Question on k's marked with *
 

I understand why the k's are marked with *. And, no, I don't have any answer as to whether n=0 is acceptable or not (though I would guess *not*).

However, I am not sure whether k's divisible by 5 qualify for Sierpiski/Riesel base 5 numbers. I mean, these k's don't contribute to any new unique series. The equivalent situation in regular Sierpinski/Rieslel (base 2) would be to consider even k's (which they don't consider, btw). So why should we consider the k's divisible by 5 for our search?

Any ideas?

The two definitions for base 5 Sierpinski number that have been suggested so far are:

1. k is a base 5 Sierpinski number if k*5^n+1 is composite for every positive integer n.

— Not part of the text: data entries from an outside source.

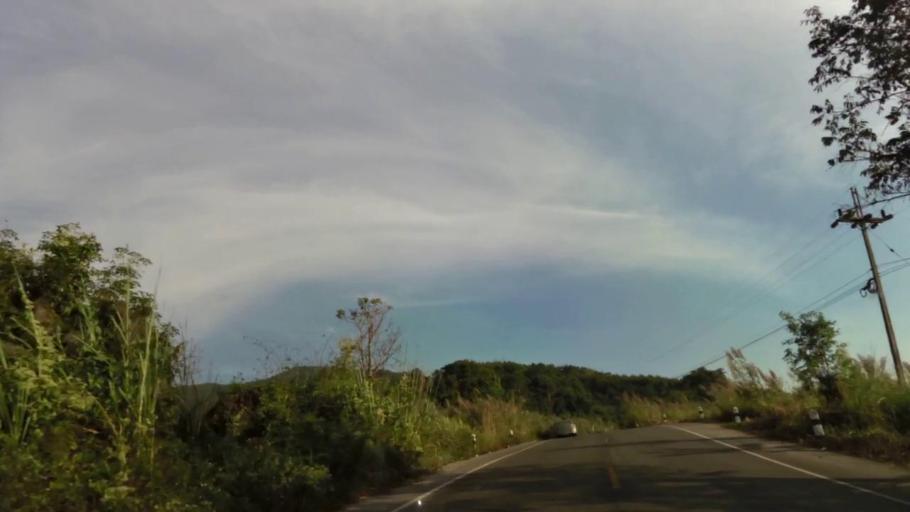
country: TH
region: Chiang Rai
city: Khun Tan
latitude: 19.8645
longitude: 100.4227
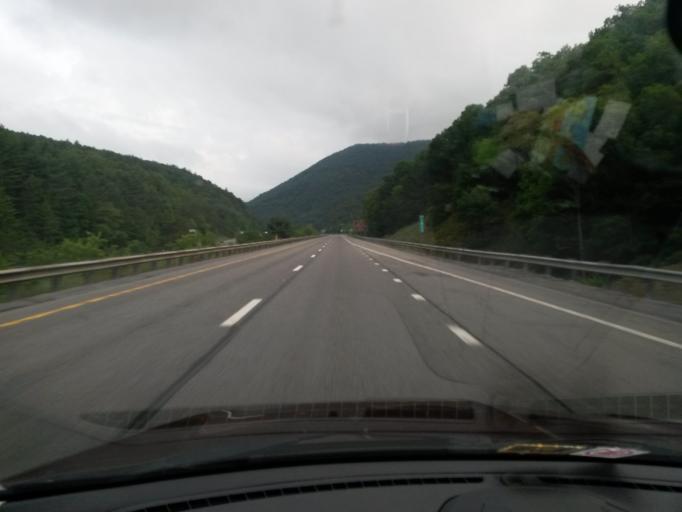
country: US
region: West Virginia
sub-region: Greenbrier County
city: White Sulphur Springs
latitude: 37.7847
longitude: -80.2399
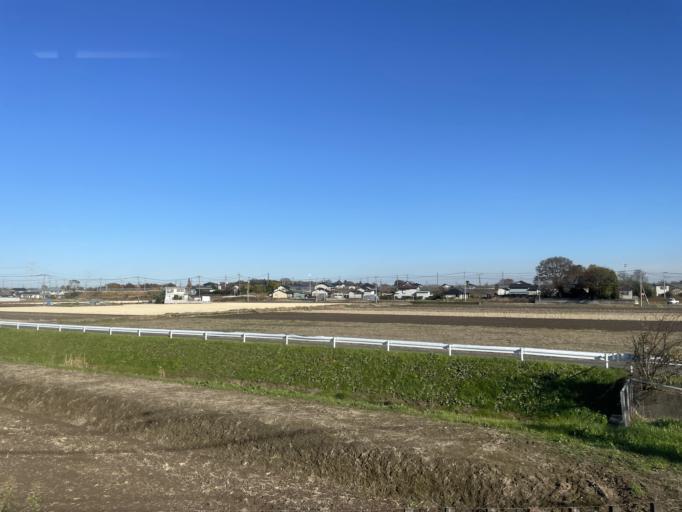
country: JP
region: Saitama
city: Satte
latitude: 36.1058
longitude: 139.7204
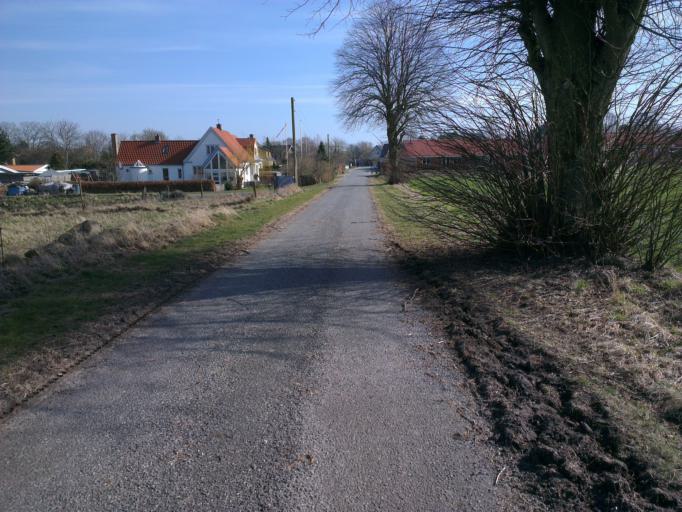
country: DK
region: Capital Region
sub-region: Frederikssund Kommune
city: Jaegerspris
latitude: 55.8065
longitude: 11.9784
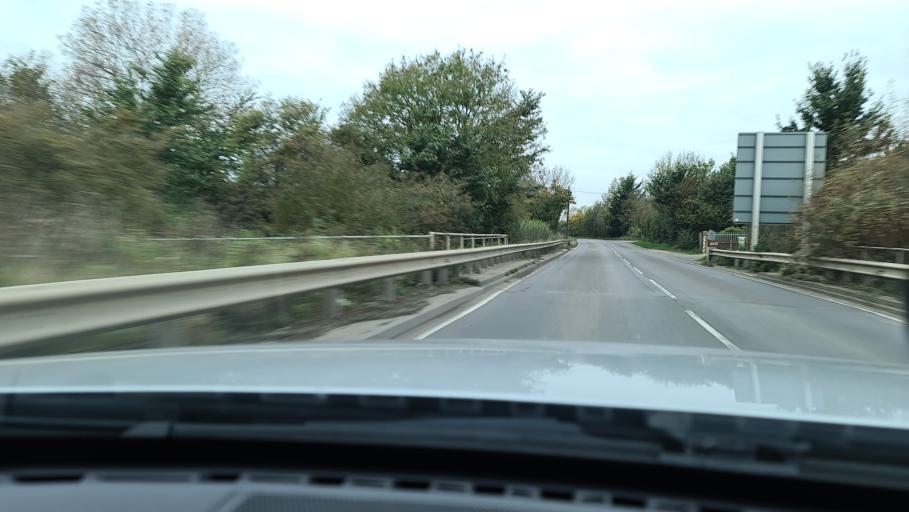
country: GB
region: England
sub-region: Buckinghamshire
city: Waddesdon
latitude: 51.8565
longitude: -0.9757
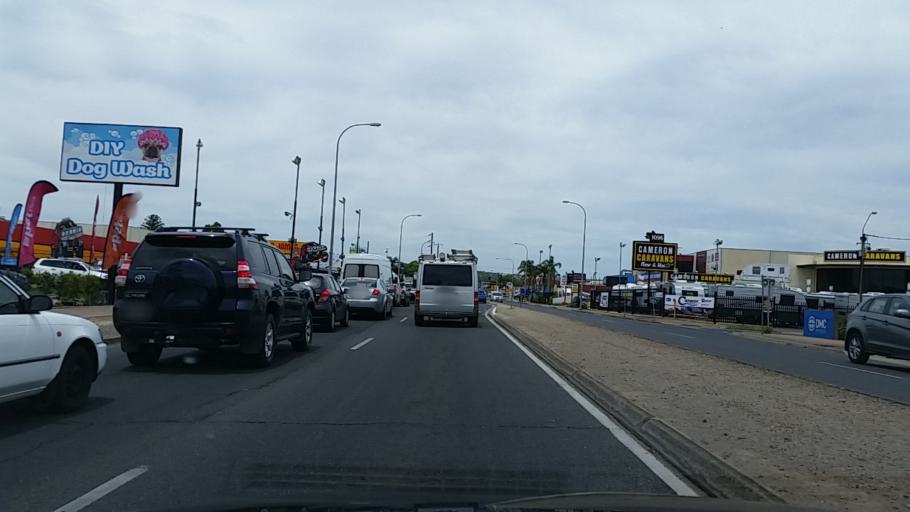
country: AU
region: South Australia
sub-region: Marion
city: Clovelly Park
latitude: -34.9906
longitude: 138.5747
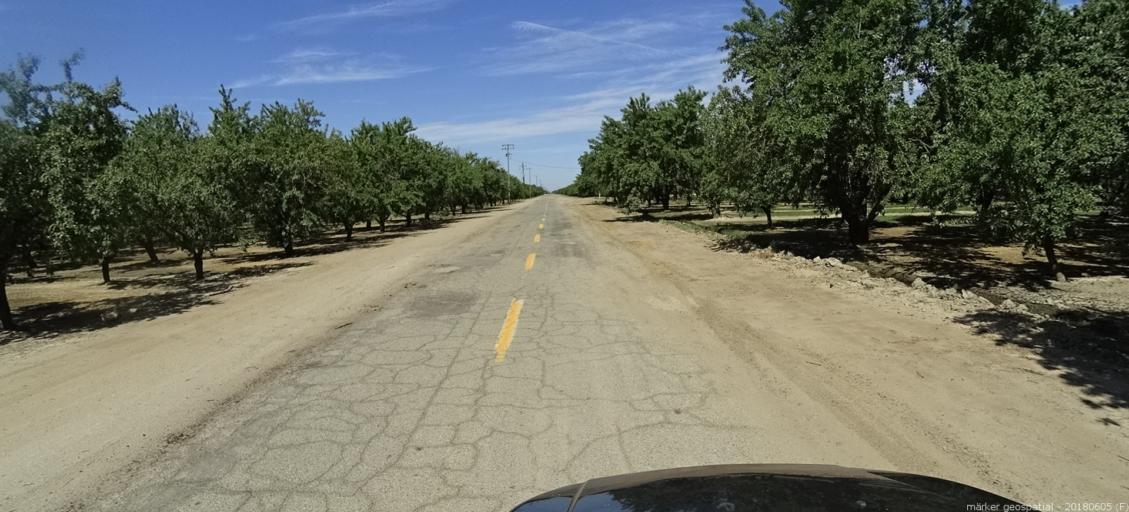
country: US
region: California
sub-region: Madera County
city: Chowchilla
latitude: 37.0982
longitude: -120.3949
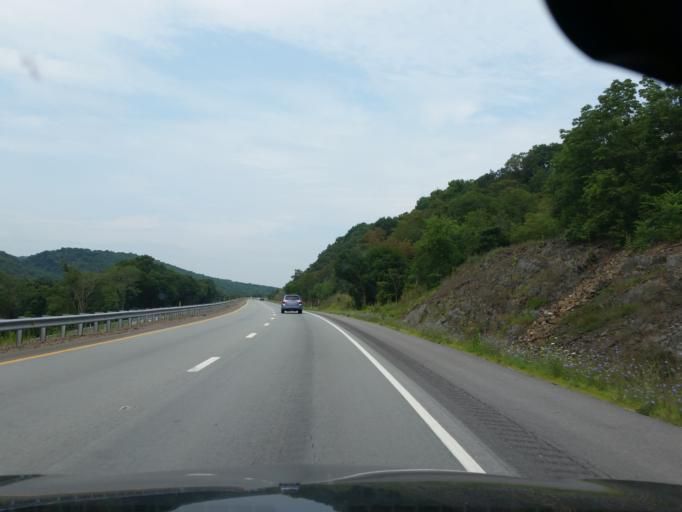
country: US
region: Pennsylvania
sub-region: Perry County
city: Newport
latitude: 40.4808
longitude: -77.0545
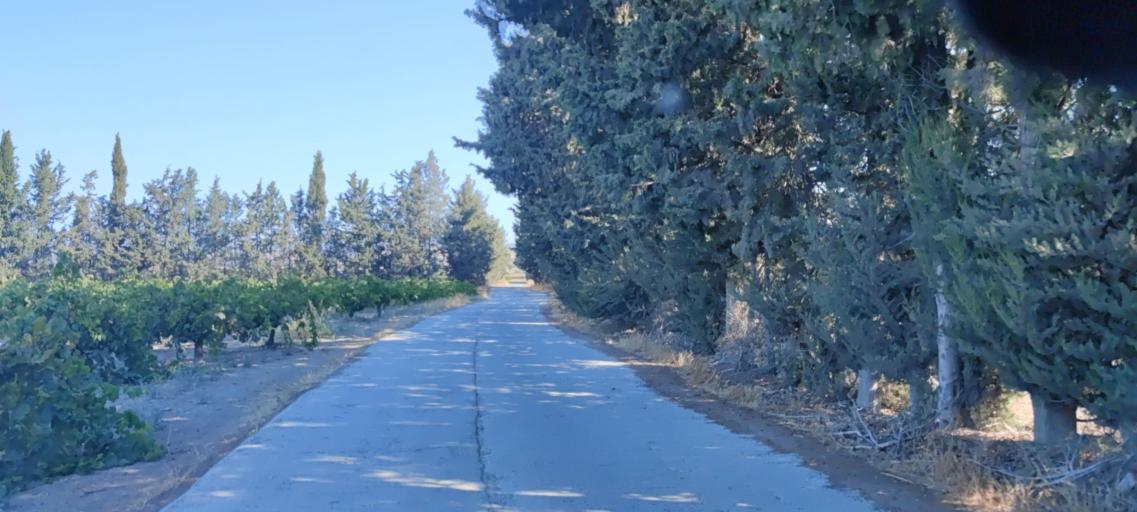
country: CY
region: Limassol
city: Sotira
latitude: 34.6690
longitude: 32.7973
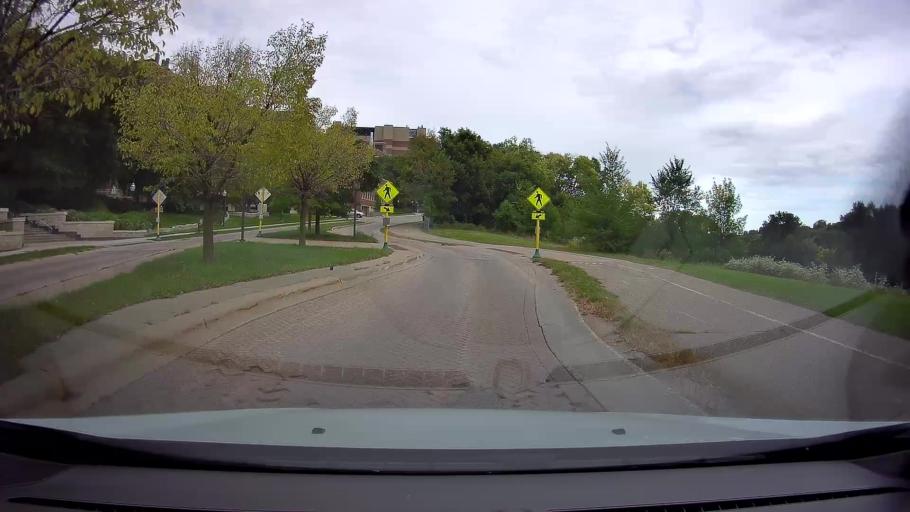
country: US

2. k is a base 5 Sierpinski number if k*5^n+1 is composite for every non-negative integer n.

The few candidates of the form k=5*r in the reservation list come about because k+1=r*5^1+1 is prime (and is thus r is eliminated under either definition), but no larger prime in this sequence has been found and so k=5*r is not yet eliminated under definition 1.

If we want to allow definition 1 as a possibility then we really need to eliminate these candidates, since it is possible that 5*r+1 is the last prime in that sequence. (At least, I don't know of a proof that this is impossible).

The candidates k=5*r, where r is still an open candidate, are not in the reservation lists because they will be eliminated under either definition when a prime is eventually found for r*5^n+1. (whenever someone finds a prime I add any multiples of 5 to the primes.txt file at the same time).


However, perhaps we need a new definition? We could extend the pattern of definitions above in this way:

2'. k > 0 is a base 5 Sierpinski number if k*5^n+1 is not prime for any integer n >= -1.

2''. k > 0 is a base 5 Sierpinski number if k*5^n+1 is not prime for any integer n >= -2.

and so on. This leads to the obvious definition:

3. k > 0 is a base 5 Sierpinski number if k*5^n+1 is not prime for any integer n.

I think this definition better fits your idea that only candidates that determine unique sequences should be considered.

For the purposes of this project it makes no difference whether we use definition 2 or definition 3.

Also, if we can find primes for all the candidates with stars then it will make no difference to the project whether we use definition 1 or definition 3 either, and then we will be able to refer unambiguously to 'the smallest even base 5 Sierpinski number' regardless of which definition is preferred.


(Everything above applies similarly to the even base 5 Riesel candidates).